Still . . . my mom’s hospice room is a place for miracles, for the minor miracles my mother does not orchestrate but rather facilitates. Sometimes I fade into the background and overhear visitors confiding deep fears and regrets to my mother (about their marriages, their parenting, their futures). They are not looking for absolution but maybe just a connection or comfort. Perhaps these confessors leave feeling a little closer to God, given my mother’s proximity to a life beyond this one. Whatever it is, it is not forgiveness that they seek or that my mother seeks to give. She just wants to have purpose, to help someone, to matter to someone. Still. I know how she feels.
I think about mattering to someone, and I decide not to give up on the institution of marriage, though my first one has ended. I think about how much I matter to my children and how much they matter to me. They are with their father while I’m away, and he makes the travel arrangements for them to visit me throughout the summer. I cannot thank him enough, knowing that most divorcing couples are not nearly as civilized — much less as compassionate — toward each other.

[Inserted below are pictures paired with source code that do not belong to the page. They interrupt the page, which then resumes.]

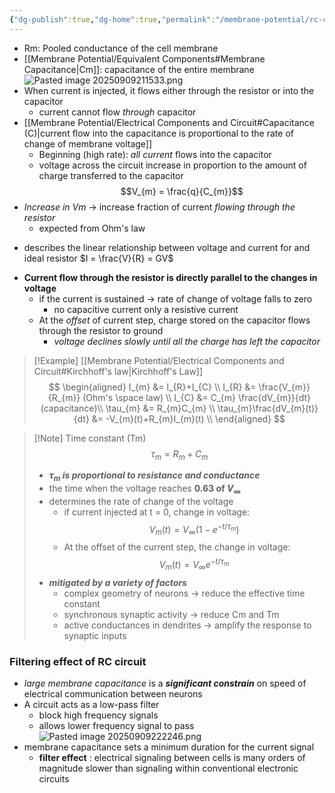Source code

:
 ```yaml
---
{"dg-publish":true,"dg-home":true,"permalink":"/membrane-potential/rc-circuit/","tags":["gardenEntry"],"dgPassFrontmatter":true}
---
```



- Rm: Pooled conductance of the cell membrane 
- [[Membrane Potential/Equivalent Components#Membrane Capacitance\|Cm]]: capacitance of the entire membrane 
![Pasted image 20250909211533.png](/img/user/Image/Pasted%20image%2020250909211533.png)
- When current is injected, it flows either through the resistor or into the capacitor 
	- current cannot flow *through* capacitor 
- [[Membrane Potential/Electrical Components and Circuit#Capacitance (C)\|current flow into the capacitance is proportional to the rate of change of membrane voltage]]
	- Beginning (high rate): *all current* flows into the capacitor 
	- voltage across the circuit increase in proportion to the amount of charge transferred to the capacitor 
		$$V_{m} = \frac{q}{C_{m}}$$
- *Increase in Vm* → increase fraction of current *flowing through the resistor* 
	- expected from Ohm's law 
	
<div class="transclusion internal-embed is-loaded"><div class="markdown-embed">



- describes the linear relationship between voltage and current for and ideal resistor 
	$I = \frac{V}{R} = GV$

</div></div>

- **Current flow through the resistor is directly parallel to the changes in voltage** 
	- if the current is sustained → rate of change of voltage falls to zero 
		- no capacitive current only a resistive current 
	- At the *offset* of current step, charge stored on the capacitor flows through the resistor to ground 
		- *voltage declines slowly until all the charge has left the capacitor* 

> [!Example] [[Membrane Potential/Electrical Components and Circuit#Kirchhoff's law\|Kirchhoff's Law]]
> $$
\begin{aligned}
I_{m} &= I_{R}+I_{C} \\
I_{R} &= \frac{V_{m}}{R_{m}} (Ohm's \space law) \\
I_{C} &= C_{m} \frac{dV_{m}}{dt} (capacitance)\\
\tau_{m} &= R_{m}C_{m} \\
\tau_{m}\frac{dV_{m}(t)}{dt} &= -V_{m}(t)+R_{m}I_{m}(t) \\
\end{aligned}
$$

> [!Note] Time constant (Tm)
> $$\tau_{m} =R_{m}+C_{m}$$
> - ***$\tau_{m}$ is proportional to resistance and conductance***
> - the time when the voltage reaches **0.63 of $V_{\infty}$** 
> - determines the rate of change of the voltage 
>	-  if current injected at t = 0, change in voltage: 
>		$$ V_{m}(t) = V_{\infty}(1-e^{-t/\tau_{m}}) $$
>	- At the offset of the current step, the change in voltage: 
>		$$ V_{m}(t)= V_{\infty}e^{-{t}/{\tau_{m}}} $$
>- ***mitigated by a variety of factors*** 
>	- complex geometry of neurons → reduce the effective time constant 
>	- synchronous synaptic activity → reduce Cm and Tm 
>	- active conductances in dendrites → amplify the response to synaptic inputs 

### Filtering effect of RC circuit 
- *large membrane capacitance* is a ***significant constrain*** on speed of electrical communication between neurons 
- A circuit acts as a low-pass filter 
	- block high frequency signals 
	- allows lower frequency signal to pass 
	![Pasted image 20250909222246.png](/img/user/Image/Pasted%20image%2020250909222246.png)
- membrane capacitance sets a minimum duration for the current signal 
	- **filter effect** : electrical signaling between cells is many orders of magnitude slower than signaling within conventional electronic circuits 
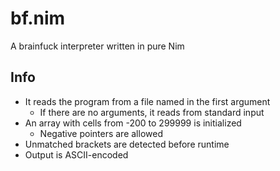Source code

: # bf.nim

A brainfuck interpreter written in pure Nim

## Info

- It reads the program from a file named in the first argument
	- If there are no arguments, it reads from standard input
- An array with cells from -200 to 299999 is initialized
    - Negative pointers are allowed
- Unmatched brackets are detected before runtime
- Output is ASCII-encoded
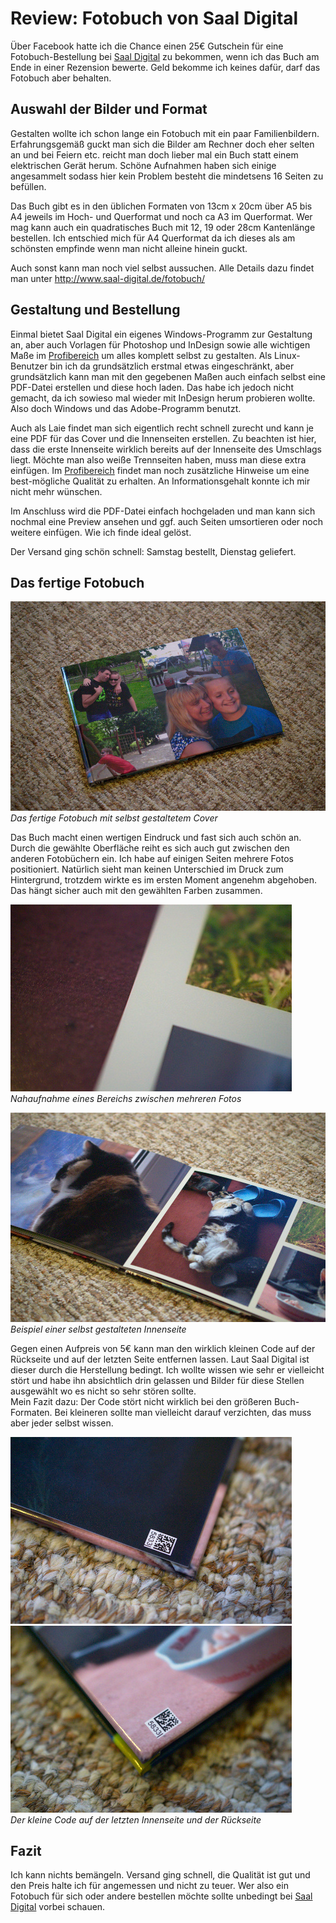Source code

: # Review: Fotobuch von Saal Digital


Über Facebook hatte ich die Chance einen 25€ Gutschein für eine Fotobuch-Bestellung bei [Saal Digital](https://www.facebook.com/Saal.Digital/) zu bekommen, wenn ich das Buch am Ende in einer Rezension bewerte. Geld bekomme ich keines dafür, darf das Fotobuch aber behalten.



## Auswahl der Bilder und Format

Gestalten wollte ich schon lange ein Fotobuch mit ein paar Familienbildern. Erfahrungsgemäß guckt man sich die Bilder am Rechner doch eher selten an und bei Feiern etc. reicht man doch lieber mal ein Buch statt einem elektrischen Gerät herum. Schöne Aufnahmen haben sich einige angesammelt sodass hier kein Problem besteht die mindetsens 16 Seiten zu befüllen.

Das Buch gibt es in den üblichen Formaten von 13cm x 20cm über A5 bis A4 jeweils im Hoch- und Querformat und noch ca A3 im Querformat. Wer mag kann auch ein quadratisches Buch mit 12, 19 oder 28cm Kantenlänge bestellen. Ich entschied mich für A4 Querformat da ich dieses als am schönsten empfinde wenn man nicht alleine hinein guckt.

Auch sonst kann man noch viel selbst aussuchen. Alle Details dazu findet man unter http://www.saal-digital.de/fotobuch/



## Gestaltung und Bestellung

Einmal bietet Saal Digital ein eigenes Windows-Programm zur Gestaltung an, aber auch Vorlagen für Photoshop und InDesign sowie alle wichtigen Maße im [Profibereich](http://www.saal-digital.de/service/profibereich/) um alles komplett selbst zu gestalten. Als Linux-Benutzer bin ich da grundsätzlich erstmal etwas eingeschränkt, aber grundsätzlich kann man mit den gegebenen Maßen auch einfach selbst eine PDF-Datei erstellen und diese hoch laden. Das habe ich jedoch nicht gemacht, da ich sowieso mal wieder mit InDesign herum probieren wollte. Also doch Windows und das Adobe-Programm benutzt.

Auch als Laie findet man sich eigentlich recht schnell zurecht und kann je eine PDF für das Cover und die Innenseiten erstellen. Zu beachten ist hier, dass die erste Innenseite wirklich bereits auf der Innenseite des Umschlags liegt. Möchte man also weiße Trennseiten haben, muss man diese extra einfügen. Im [Profibereich](http://www.saal-digital.de/service/profibereich/) findet man noch zusätzliche Hinweise um eine best-mögliche Qualität zu erhalten. An Informationsgehalt konnte ich mir nicht mehr wünschen.

Im Anschluss wird die PDF-Datei einfach hochgeladen und man kann sich nochmal eine Preview ansehen und ggf. auch Seiten umsortieren oder noch weitere einfügen. Wie ich finde ideal gelöst.

Der Versand ging schön schnell: Samstag bestellt, Dienstag geliefert. 



## Das fertige Fotobuch

![](DSC_0017.jpg)  
_Das fertige Fotobuch mit selbst gestaltetem Cover_

Das Buch macht einen wertigen Eindruck und fast sich auch schön an. Durch die gewählte Oberfläche reiht es sich auch gut zwischen den anderen Fotobüchern ein. Ich habe auf einigen Seiten mehrere Fotos positioniert. Natürlich sieht man keinen Unterschied im Druck zum Hintergrund, trotzdem wirkte es im ersten Moment angenehm abgehoben. Das hängt sicher auch mit den gewählten Farben zusammen.

![](450_DSC_0026.jpg)  
_Nahaufnahme eines Bereichs zwischen mehreren Fotos_

![](DSC_0024.jpg)  
_Beispiel einer selbst gestalteten Innenseite_

Gegen einen Aufpreis von 5€ kann man den wirklich kleinen Code auf der Rückseite und auf der letzten Seite entfernen lassen. Laut Saal Digital ist dieser durch die Herstellung bedingt. Ich wollte wissen wie sehr er vielleicht stört und habe ihn absichtlich drin gelassen und Bilder für diese Stellen ausgewählt wo es nicht so sehr stören sollte.  
Mein Fazit dazu: Der Code stört nicht wirklich bei den größeren Buch-Formaten. Bei kleineren sollte man vielleicht darauf verzichten, das muss aber jeder selbst wissen.

![](450_DSC_0028.jpg) ![](450_DSC_0030.jpg)   
_Der kleine Code auf der letzten Innenseite und der Rückseite_





## Fazit

Ich kann nichts bemängeln. Versand ging schnell, die Qualität ist gut und den Preis halte ich für angemessen und nicht zu teuer. Wer also ein Fotobuch für sich oder andere bestellen möchte sollte unbedingt bei [Saal Digital](https://www.saal-digital.de/) vorbei schauen.
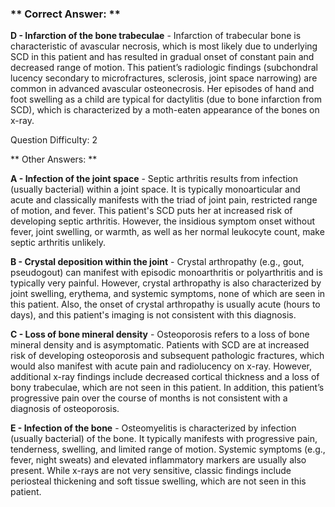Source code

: ### ** Correct Answer: **

**D - Infarction of the bone trabeculae** - Infarction of trabecular bone is characteristic of avascular necrosis, which is most likely due to underlying SCD in this patient and has resulted in gradual onset of constant pain and decreased range of motion. This patient’s radiologic findings (subchondral lucency secondary to microfractures, sclerosis, joint space narrowing) are common in advanced avascular osteonecrosis. Her episodes of hand and foot swelling as a child are typical for dactylitis (due to bone infarction from SCD), which is characterized by a moth-eaten appearance of the bones on x-ray.

Question Difficulty: 2

** Other Answers: **

**A - Infection of the joint space** - Septic arthritis results from infection (usually bacterial) within a joint space. It is typically monoarticular and acute and classically manifests with the triad of joint pain, restricted range of motion, and fever. This patient's SCD puts her at increased risk of developing septic arthritis. However, the insidious symptom onset without fever, joint swelling, or warmth, as well as her normal leukocyte count, make septic arthritis unlikely.

**B - Crystal deposition within the joint** - Crystal arthropathy (e.g., gout, pseudogout) can manifest with episodic monoarthritis or polyarthritis and is typically very painful. However, crystal arthropathy is also characterized by joint swelling, erythema, and systemic symptoms, none of which are seen in this patient. Also, the onset of crystal arthropathy is usually acute (hours to days), and this patient's imaging is not consistent with this diagnosis.

**C - Loss of bone mineral density** - Osteoporosis refers to a loss of bone mineral density and is asymptomatic. Patients with SCD are at increased risk of developing osteoporosis and subsequent pathologic fractures, which would also manifest with acute pain and radiolucency on x-ray. However, additional x-ray findings include decreased cortical thickness and a loss of bony trabeculae, which are not seen in this patient. In addition, this patient’s progressive pain over the course of months is not consistent with a diagnosis of osteoporosis.

**E - Infection of the bone** - Osteomyelitis is characterized by infection (usually bacterial) of the bone. It typically manifests with progressive pain, tenderness, swelling, and limited range of motion. Systemic symptoms (e.g., fever, night sweats) and elevated inflammatory markers are usually also present. While x-rays are not very sensitive, classic findings include periosteal thickening and soft tissue swelling, which are not seen in this patient.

During one of the girls’ visits, Taylor shares with a family friend (in my absence): “When Nana died, my mom fell apart. She couldn’t even talk on the phone. I’m not going to fall apart when Grandma P.P. dies. Because she’s going to heaven to be with God, right? But I’m still going to miss her a lot.”
I may well fall apart again. But the difference is this: This time, I will face grief and heartache a free woman, free from estrangement with my mother and from the burden of other people’s expectations. Cancer has shown me I don’t have that kind of time. I wish it had come sooner and under different circumstances, for my mother’s sake and for my own. I wish we had more time. I wish we knew then what we know now. But, better late than never, I am redeemed.